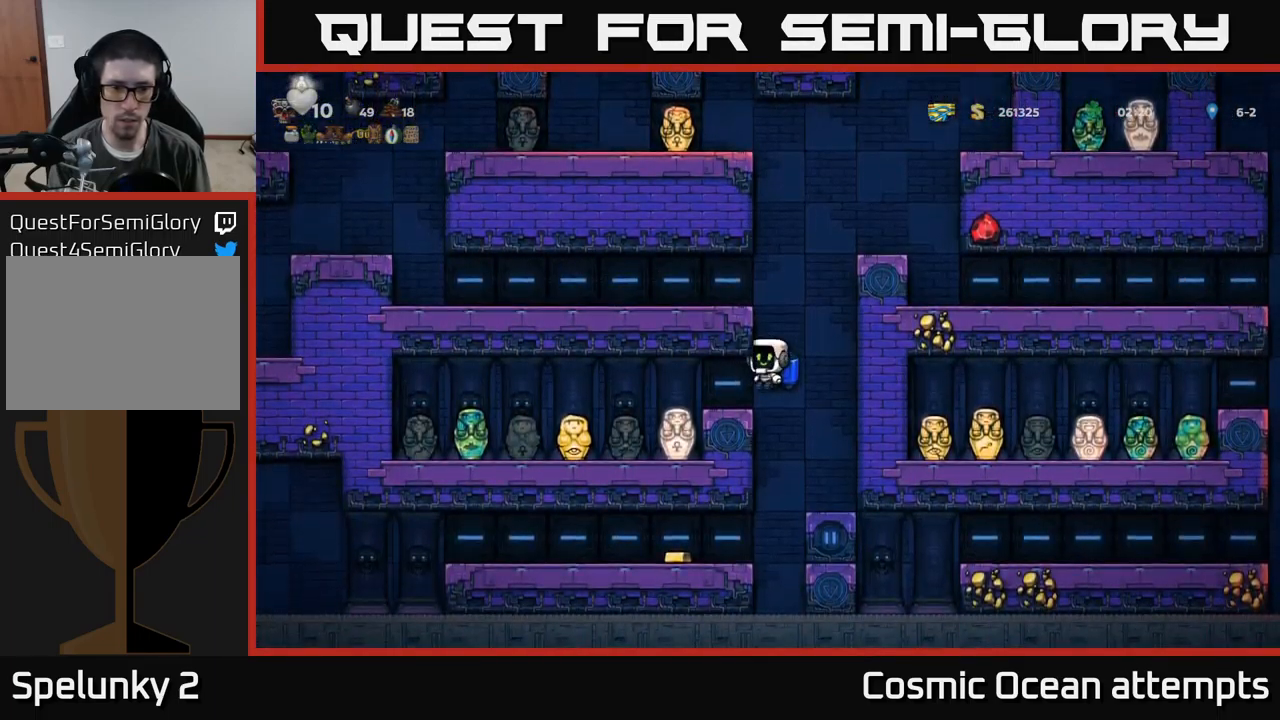
{"buttons": [], "left_stick": "center", "events": [[133, "DPAD_LEFT", "down"], [467, "DPAD_LEFT", "up"]]}
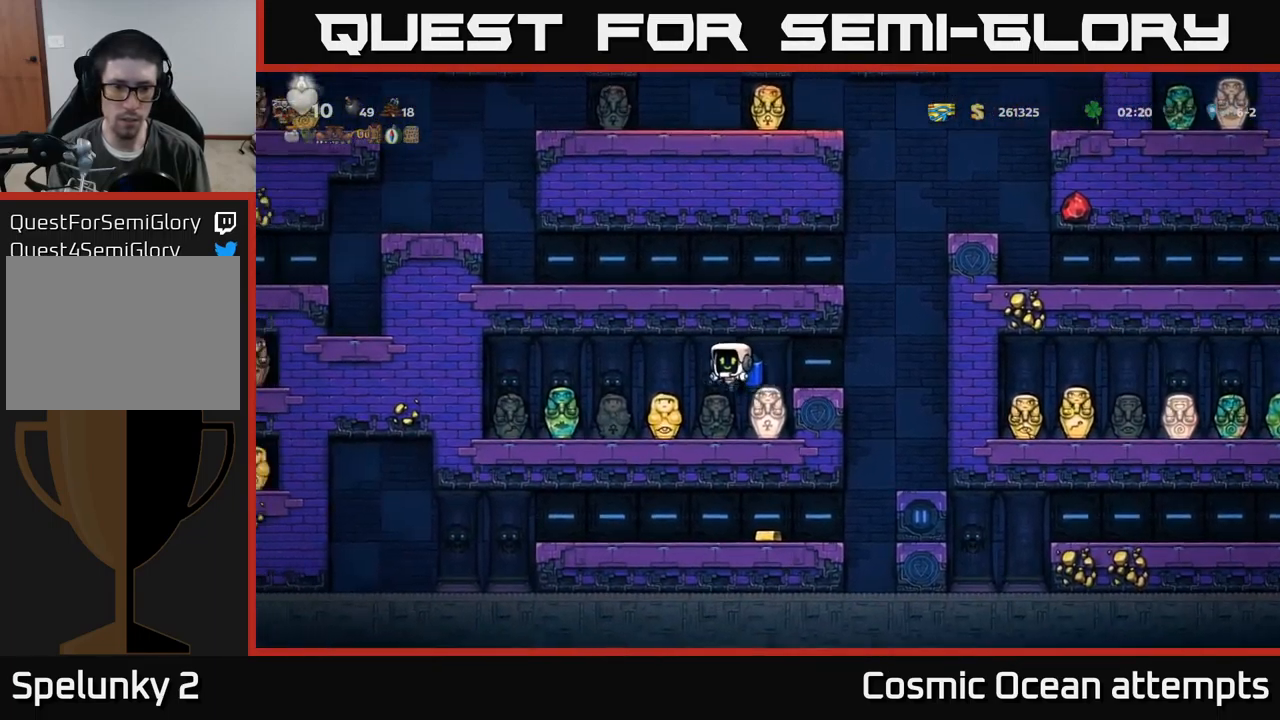
{"buttons": ["X", "DPAD_DOWN"], "left_stick": "center", "events": [[250, "DPAD_LEFT", "down"], [333, "DPAD_LEFT", "up"], [350, "DPAD_DOWN", "down"], [483, "X", "down"]]}
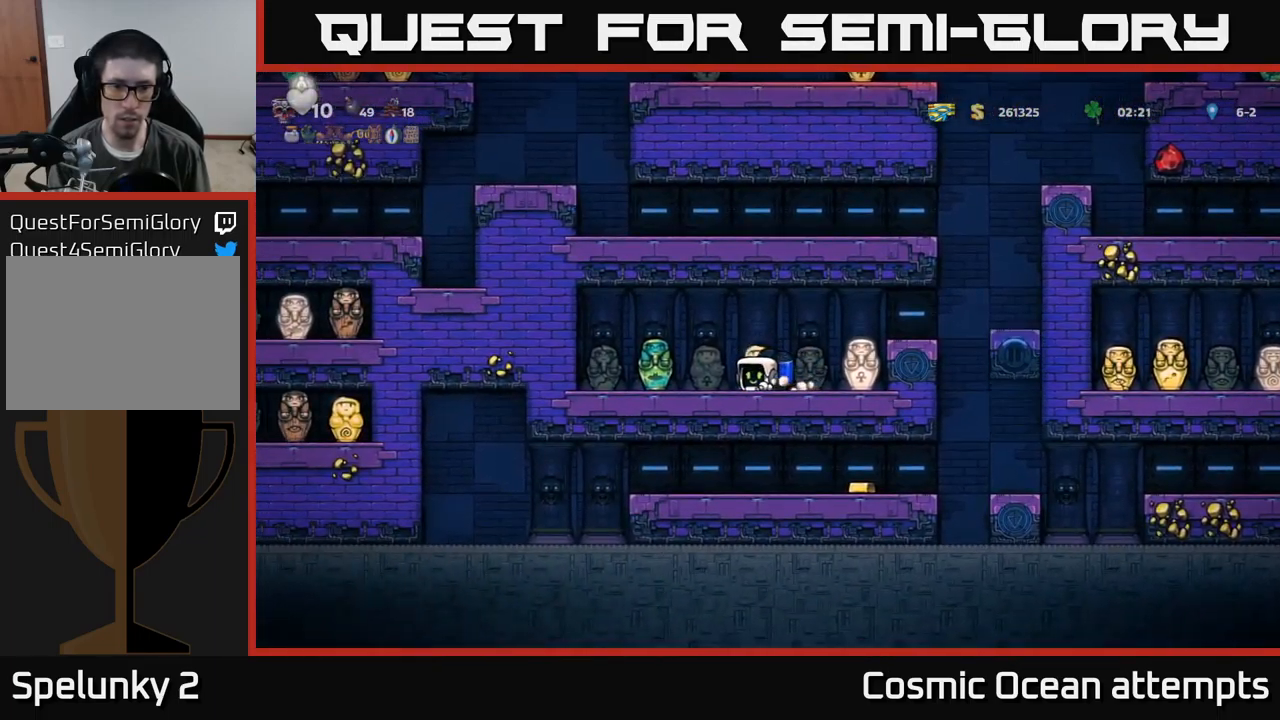
{"buttons": ["DPAD_RIGHT"], "left_stick": "center", "events": [[83, "DPAD_DOWN", "up"], [83, "X", "up"], [267, "DPAD_RIGHT", "down"], [300, "A", "down"], [417, "A", "up"]]}
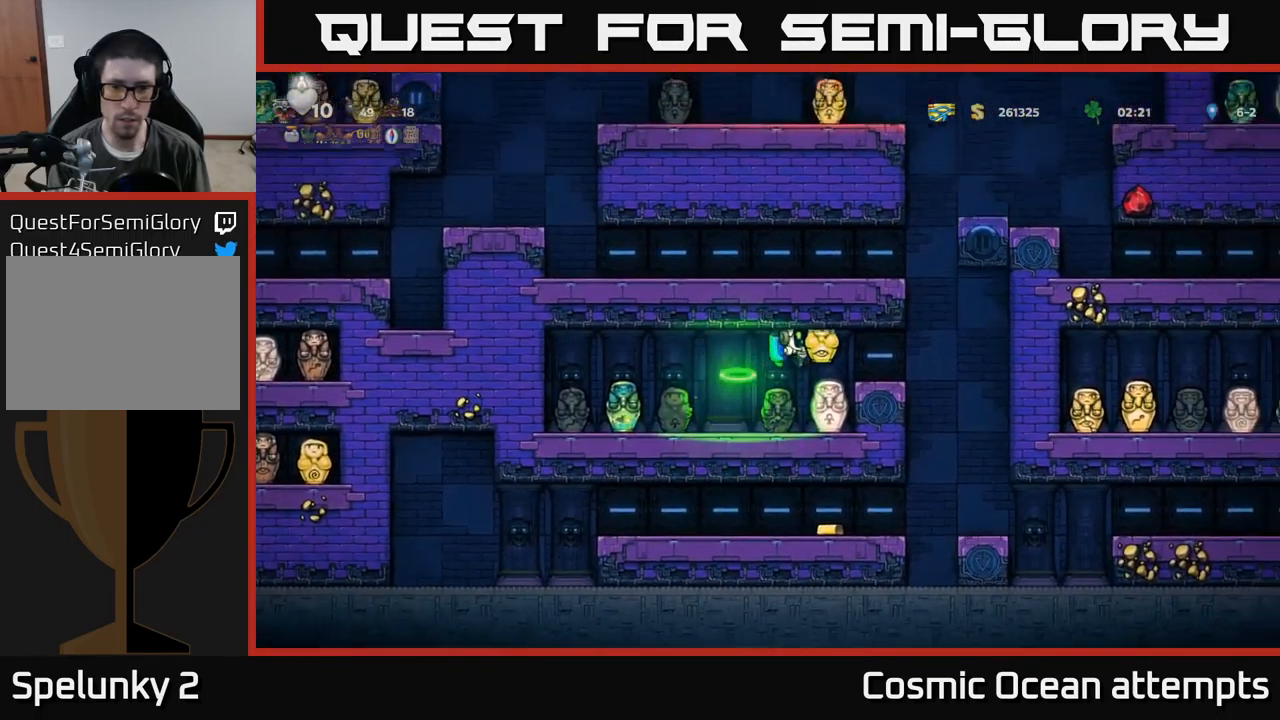
{"buttons": [], "left_stick": "center", "events": [[184, "DPAD_RIGHT", "up"]]}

━━━━━━━━━━━━━━━━

Task goal =
From the first line to the last, retype the data above exactly, but not its images.

Exercise result =
{"buttons": [], "left_stick": "center", "events": [[133, "DPAD_LEFT", "down"], [467, "DPAD_LEFT", "up"]]}
{"buttons": ["X", "DPAD_DOWN"], "left_stick": "center", "events": [[250, "DPAD_LEFT", "down"], [333, "DPAD_LEFT", "up"], [350, "DPAD_DOWN", "down"], [483, "X", "down"]]}
{"buttons": ["DPAD_RIGHT"], "left_stick": "center", "events": [[83, "DPAD_DOWN", "up"], [83, "X", "up"], [267, "DPAD_RIGHT", "down"], [300, "A", "down"], [417, "A", "up"]]}
{"buttons": [], "left_stick": "center", "events": [[184, "DPAD_RIGHT", "up"]]}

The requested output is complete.